Chen J R, Tseng G F
Department of Anatomy, College of Medicine, National Taiwan University, Taipei.
Neuroscience. 1997 Jul;79(2):449-62. doi: 10.1016/s0306-4522(96)00704-x.
Membrane properties and inhibitory synaptic connections of normal and axotomized rat rubrospinal neurons were examined using a coronal slice preparation. Rubrospinal neurons were axotomized at the C2 vertebral level in vivo. Retrograde labelling in vivo and intracellular biocytin injection following recording were combined to identify recorded axotomized rubrospinal neurons. Their input resistances decreased three and four days and became higher than normal four and 10 weeks following lesioning which coincided with a sequential increase and decrease of their soma area. On the other hand, although their membrane time-constant was reduced three and four days following lesioning, it returned to normal value four and 10 weeks following axotomy. Other than these, their membrane current-voltage relationship including an inward rectification in the hyperpolarizing direction was not altered. Normal rubrospinal neurons generated very fast spikes which were not affected by axotomy. Both normal and axotomized cells generated trains of repetitive spikes with a fast spike frequency adaptation at the beginning upon suprathreshold current injection. However, the slope of the steady-state spike frequency and applied current relationship was increased four and 10 weeks following axotomy which also showed an increased steady-state spike frequency in response to high-amplitude current injection. Synaptically, the amplitude and duration of the monosynaptic inhibitory potential evoked from nearby reticular formation were reduced following axotomy. In addition, fewer rubrospinal neurons were found to receive this inhibition 10 weeks following axotomy. Thus, our results show that spinal axotomy induces a time-dependent modification of the membrane properties and spike generating behaviour of rubrospinal neurons which probably represents an initial decrease and a later increase of their excitability. This is accompanied by a persistent decrease of synaptic inhibition which is expected to affect structures that remained innervated by the undamaged axon collaterals of these spinally axotomized neurons.

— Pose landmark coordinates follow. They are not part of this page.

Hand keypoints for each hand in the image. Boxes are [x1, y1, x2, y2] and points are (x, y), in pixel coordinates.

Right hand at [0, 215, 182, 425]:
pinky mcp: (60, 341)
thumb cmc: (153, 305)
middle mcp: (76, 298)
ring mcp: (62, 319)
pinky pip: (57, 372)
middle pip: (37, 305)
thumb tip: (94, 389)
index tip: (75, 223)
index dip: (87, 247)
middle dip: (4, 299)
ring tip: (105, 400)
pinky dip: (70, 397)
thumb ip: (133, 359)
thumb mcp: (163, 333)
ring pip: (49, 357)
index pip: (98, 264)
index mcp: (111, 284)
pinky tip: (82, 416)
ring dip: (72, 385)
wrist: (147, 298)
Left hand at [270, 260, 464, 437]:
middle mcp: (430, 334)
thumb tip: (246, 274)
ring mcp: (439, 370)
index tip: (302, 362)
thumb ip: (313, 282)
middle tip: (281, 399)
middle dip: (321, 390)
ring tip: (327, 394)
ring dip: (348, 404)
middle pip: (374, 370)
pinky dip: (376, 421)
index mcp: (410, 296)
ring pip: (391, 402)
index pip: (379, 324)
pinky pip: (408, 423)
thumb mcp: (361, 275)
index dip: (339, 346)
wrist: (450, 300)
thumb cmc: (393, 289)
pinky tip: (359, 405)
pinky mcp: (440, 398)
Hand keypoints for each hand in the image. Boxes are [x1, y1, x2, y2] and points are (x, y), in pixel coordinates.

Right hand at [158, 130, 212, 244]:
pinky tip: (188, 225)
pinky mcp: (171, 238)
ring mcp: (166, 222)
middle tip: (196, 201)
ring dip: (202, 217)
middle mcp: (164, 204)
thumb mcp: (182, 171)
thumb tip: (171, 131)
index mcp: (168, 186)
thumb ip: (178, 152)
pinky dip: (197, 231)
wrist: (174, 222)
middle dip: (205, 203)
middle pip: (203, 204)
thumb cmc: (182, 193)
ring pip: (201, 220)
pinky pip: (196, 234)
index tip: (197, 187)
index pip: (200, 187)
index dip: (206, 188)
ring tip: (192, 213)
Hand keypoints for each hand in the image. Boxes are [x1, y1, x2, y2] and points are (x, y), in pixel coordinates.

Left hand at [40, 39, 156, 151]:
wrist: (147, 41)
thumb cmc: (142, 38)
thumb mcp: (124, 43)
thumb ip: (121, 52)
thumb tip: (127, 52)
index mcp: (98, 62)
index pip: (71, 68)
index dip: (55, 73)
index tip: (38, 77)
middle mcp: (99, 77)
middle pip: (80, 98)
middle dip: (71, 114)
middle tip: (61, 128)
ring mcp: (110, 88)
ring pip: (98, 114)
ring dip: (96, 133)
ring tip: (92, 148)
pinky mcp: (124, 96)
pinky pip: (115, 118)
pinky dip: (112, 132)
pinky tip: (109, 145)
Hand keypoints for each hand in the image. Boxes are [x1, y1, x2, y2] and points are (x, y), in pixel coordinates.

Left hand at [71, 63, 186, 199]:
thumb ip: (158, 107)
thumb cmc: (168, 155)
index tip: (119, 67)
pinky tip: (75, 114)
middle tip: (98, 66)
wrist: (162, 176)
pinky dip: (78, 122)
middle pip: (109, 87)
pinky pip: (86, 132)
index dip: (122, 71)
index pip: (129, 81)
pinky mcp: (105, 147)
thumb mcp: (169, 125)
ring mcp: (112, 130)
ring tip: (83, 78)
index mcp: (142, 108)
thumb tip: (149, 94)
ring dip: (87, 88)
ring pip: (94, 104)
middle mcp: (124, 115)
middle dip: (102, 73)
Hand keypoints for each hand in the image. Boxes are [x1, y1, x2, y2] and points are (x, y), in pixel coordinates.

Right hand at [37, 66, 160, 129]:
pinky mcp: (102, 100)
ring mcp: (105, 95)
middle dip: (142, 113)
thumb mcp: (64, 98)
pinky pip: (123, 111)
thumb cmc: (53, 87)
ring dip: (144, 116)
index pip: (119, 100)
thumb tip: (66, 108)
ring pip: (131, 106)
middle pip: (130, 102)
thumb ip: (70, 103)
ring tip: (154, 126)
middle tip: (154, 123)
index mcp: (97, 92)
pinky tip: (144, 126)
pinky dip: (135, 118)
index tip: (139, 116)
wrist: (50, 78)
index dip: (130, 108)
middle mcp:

采用冠状切片标本,研究了正常和轴突切断大鼠红核脊髓神经元的膜特性及抑制性突触连接。在体内C2椎体水平切断红核脊髓神经元的轴突。结合体内逆行标记和记录后细胞内生物素注射,以识别记录的轴突切断的红核脊髓神经元。损伤后3天和4天,它们的输入电阻降低,损伤后4周和10周高于正常水平,这与它们的胞体面积的相继增加和减少相一致。另一方面,虽然损伤后3天和4天它们的膜时间常数降低,但轴突切断后4周和10周又恢复到正常值。除此之外,它们的膜电流-电压关系,包括超极化方向的内向整流,没有改变。正常的红核脊髓神经元产生非常快速的动作电位,不受轴突切断的影响。正常和轴突切断的细胞在阈上电流注入开始时都产生一连串重复的动作电位,且动作电位频率快速适应。然而,轴突切断后4周和10周,稳态动作电位频率与施加电流关系的斜率增加,这也表明在高幅度电流注入时稳态动作电位频率增加。在突触方面,轴突切断后,从附近网状结构诱发的单突触抑制电位的幅度和持续时间减小。此外,轴突切断后10周,发现接受这种抑制的红核脊髓神经元较少。因此,我们的结果表明,脊髓轴突切断诱导红核脊髓神经元膜特性和动作电位产生行为的时间依赖性改变,这可能代表其兴奋性最初降低和随后升高。这伴随着突触抑制的持续降低,预计会影响这些脊髓轴突切断神经元未受损轴突侧支仍支配的结构。